Why is heapq.heapify so fast?

Question

I have tried to reimplement heapify method in order to use _siftup and _siftdown for updating or deleting any nodes in the heap and maintaining a time complexity of O(log(n)).

I did some effort for optimizing my code, But they proved to be worse compared to that of heapq.heapify (in terms of the total time taken). So I have decided to look into source code. and compared copied code with the modules ones.

# heap invariant.
def _siftdown(heap, startpos, pos):
    newitem = heap[pos]
    # Follow the path to the root, moving parents down until finding a place
    # newitem fits.
    while pos > startpos:
        parentpos = (pos - 1) >> 1
        parent = heap[parentpos]
        if newitem < parent:
            heap[pos] = parent
            pos = parentpos
            continue
        break
    heap[pos] = newitem

def _siftup(heap, pos):
    endpos = len(heap)
    startpos = pos
    newitem = heap[pos]
    # Bubble up the smaller child until hitting a leaf.
    childpos = 2*pos + 1    # leftmost child position
    while childpos < endpos:
        # Set childpos to index of smaller child.
        rightpos = childpos + 1
        if rightpos < endpos and not heap[childpos] < heap[rightpos]:
            childpos = rightpos
        # Move the smaller child up.
        heap[pos] = heap[childpos]
        pos = childpos
        childpos = 2*pos + 1
    # The leaf at pos is empty now.  Put newitem there, and bubble it up
    # to its final resting place (by sifting its parents down).
    heap[pos] = newitem
    _siftdown(heap, startpos, pos)


def heapify(x):
    """Transform list into a heap, in-place, in O(len(x)) time."""
    n = len(x)
    # Transform bottom-up.  The largest index there's any point to looking at
    # is the largest with a child index in-range, so must have 2*i + 1 < n,
    # or i < (n-1)/2.  If n is even = 2*j, this is (2*j-1)/2 = j-1/2 so
    # j-1 is the largest, which is n//2 - 1.  If n is odd = 2*j+1, this is
    # (2*j+1-1)/2 = j so j-1 is the largest, and that's again n//2-1.
    for i in reversed(range(n//2)):
        _siftup(x, i)

a = list(reversed(range(1000000)))
b = a.copy()

import heapq

import time

cp1 = time.time()
heapq.heapify(a)
cp2 = time.time()
heapify(b)
cp3 = time.time()

print(a == b)
print(cp3 - cp2, cp2 - cp1)

And i found always cp3 - cp2 >= cp2 - cp1 and not same , heapify took more time than heapq.heaify even though both were same.

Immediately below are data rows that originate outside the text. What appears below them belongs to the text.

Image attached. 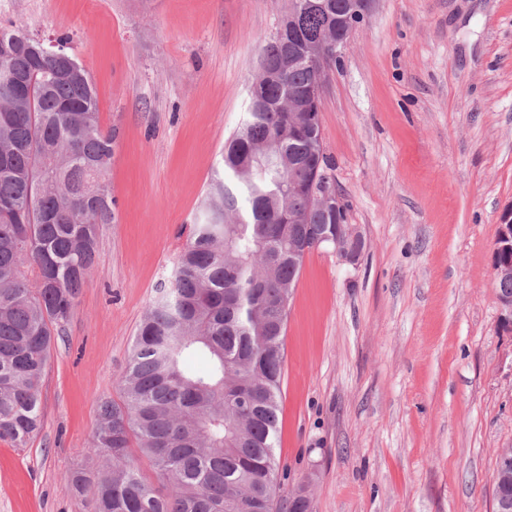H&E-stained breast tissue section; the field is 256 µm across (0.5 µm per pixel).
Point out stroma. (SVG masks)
<instances>
[{"mask_svg":"<svg viewBox=\"0 0 512 512\" xmlns=\"http://www.w3.org/2000/svg\"><path fill=\"white\" fill-rule=\"evenodd\" d=\"M285 0H0L89 73L116 130L115 223L41 389L42 429L0 439V512H93L68 481L119 398L132 340L168 284ZM324 151L367 247L309 253L284 340L281 497L313 512H494L512 448V328L493 243L512 205V0H379L331 66Z\"/></svg>","mask_w":512,"mask_h":512,"instance_id":"1","label":"stroma"}]
</instances>
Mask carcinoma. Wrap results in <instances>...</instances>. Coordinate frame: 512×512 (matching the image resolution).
<instances>
[{
	"label": "carcinoma",
	"instance_id": "obj_1",
	"mask_svg": "<svg viewBox=\"0 0 512 512\" xmlns=\"http://www.w3.org/2000/svg\"><path fill=\"white\" fill-rule=\"evenodd\" d=\"M300 15L263 46L276 80L251 84L247 118L224 142L221 171L206 193L165 293L146 310L121 381L120 398L97 402L89 459L95 512H310L307 488L282 504L276 456L288 282V225L306 209V187L327 156L310 134L291 131L313 75L287 56L335 33L329 18L344 0H297ZM18 27H0V439L23 448L42 425L40 386L87 272L102 224L116 202L102 189L116 131L99 120L88 78L57 76L59 60ZM40 81L34 111L16 104L4 74ZM336 225L313 213L307 238ZM164 481L155 486L131 461L132 444Z\"/></svg>",
	"mask_w": 512,
	"mask_h": 512
}]
</instances>
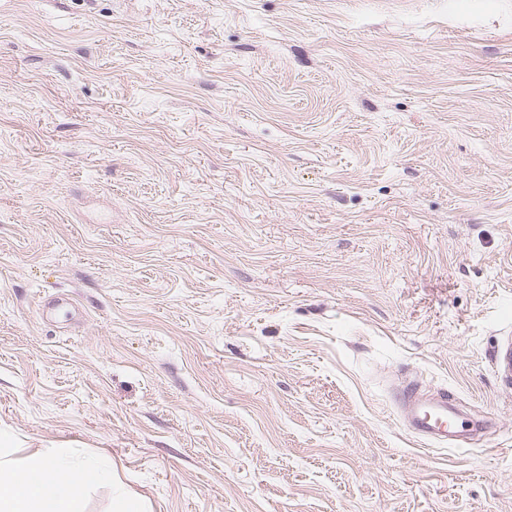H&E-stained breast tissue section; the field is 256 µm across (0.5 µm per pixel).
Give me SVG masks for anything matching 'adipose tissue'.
Listing matches in <instances>:
<instances>
[{"instance_id": "obj_1", "label": "adipose tissue", "mask_w": 512, "mask_h": 512, "mask_svg": "<svg viewBox=\"0 0 512 512\" xmlns=\"http://www.w3.org/2000/svg\"><path fill=\"white\" fill-rule=\"evenodd\" d=\"M11 454L0 448V512H74L83 489L107 477L84 466L73 452L37 450L18 461Z\"/></svg>"}]
</instances>
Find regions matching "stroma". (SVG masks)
I'll return each mask as SVG.
<instances>
[{
    "label": "stroma",
    "instance_id": "35a3bbf8",
    "mask_svg": "<svg viewBox=\"0 0 512 512\" xmlns=\"http://www.w3.org/2000/svg\"><path fill=\"white\" fill-rule=\"evenodd\" d=\"M509 343L512 0H0V446L77 512H512ZM397 403L410 411L404 416L408 430L421 438H436L448 432V423H454V408L448 406V393L423 401L414 387L406 386L398 391ZM12 448H0L1 512H77L83 489L109 476L84 466L74 452L48 455L36 450L20 461ZM31 477L25 482L24 477Z\"/></svg>",
    "mask_w": 512,
    "mask_h": 512
}]
</instances>
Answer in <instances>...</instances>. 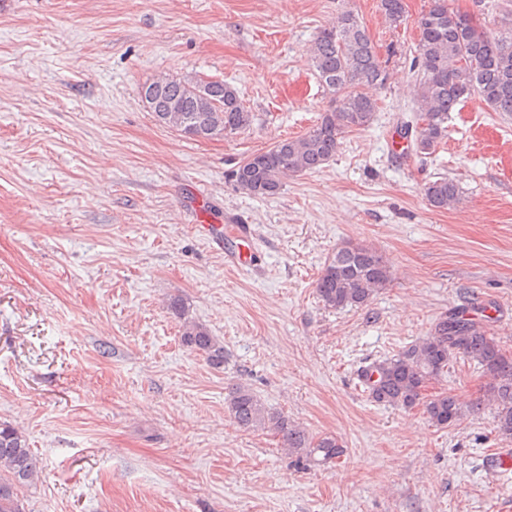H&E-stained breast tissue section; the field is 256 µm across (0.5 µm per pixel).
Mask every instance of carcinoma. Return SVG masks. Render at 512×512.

And in some case heapify took 3 seconds and heapq.heapify took 0.1 seconds

heapq.heapfy module executes faster than the same heapify they only differ through import.

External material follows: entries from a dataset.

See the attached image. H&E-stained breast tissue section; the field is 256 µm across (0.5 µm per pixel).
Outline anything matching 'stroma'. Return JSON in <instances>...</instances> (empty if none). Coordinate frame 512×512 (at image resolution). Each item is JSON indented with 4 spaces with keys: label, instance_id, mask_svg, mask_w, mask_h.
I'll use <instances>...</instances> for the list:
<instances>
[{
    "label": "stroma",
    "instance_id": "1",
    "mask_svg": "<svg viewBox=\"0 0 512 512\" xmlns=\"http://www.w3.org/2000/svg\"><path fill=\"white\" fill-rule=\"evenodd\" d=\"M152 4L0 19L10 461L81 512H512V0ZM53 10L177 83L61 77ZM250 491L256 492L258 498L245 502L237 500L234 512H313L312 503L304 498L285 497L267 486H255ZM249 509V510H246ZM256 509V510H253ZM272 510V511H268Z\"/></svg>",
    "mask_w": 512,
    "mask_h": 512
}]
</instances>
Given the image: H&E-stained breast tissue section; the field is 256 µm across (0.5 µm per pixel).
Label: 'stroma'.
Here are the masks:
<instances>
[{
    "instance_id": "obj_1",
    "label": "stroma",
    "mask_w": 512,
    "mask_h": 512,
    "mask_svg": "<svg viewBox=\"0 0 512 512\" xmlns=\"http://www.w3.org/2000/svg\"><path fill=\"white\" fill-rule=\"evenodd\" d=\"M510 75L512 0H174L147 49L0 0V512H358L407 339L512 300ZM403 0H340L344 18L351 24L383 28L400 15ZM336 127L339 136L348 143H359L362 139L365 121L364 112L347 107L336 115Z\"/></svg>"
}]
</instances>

please let me know the reason, I am sorry if I made some silly mistakes.

Answer 1

The heapify from the heapq module is actually a built-in function:

>>> import heapq
>>> heapq
<module 'heapq' from 'python3.9/heapq.py'>
>>> heapq.heapify
<built-in function heapify>

help(heapq.heapify) says:

Help on built-in function heapify in module _heapq...

So it's actually importing the built-in module _heapq and thus running C code, not Python.

If you scroll the heapq.py code further, you'll see this:

# If available, use C implementation
try:
    from _heapq import *
except ImportError:
    pass

This will overwrite functions like heapify with their C implementations. For instance, _heapq.heapify is here.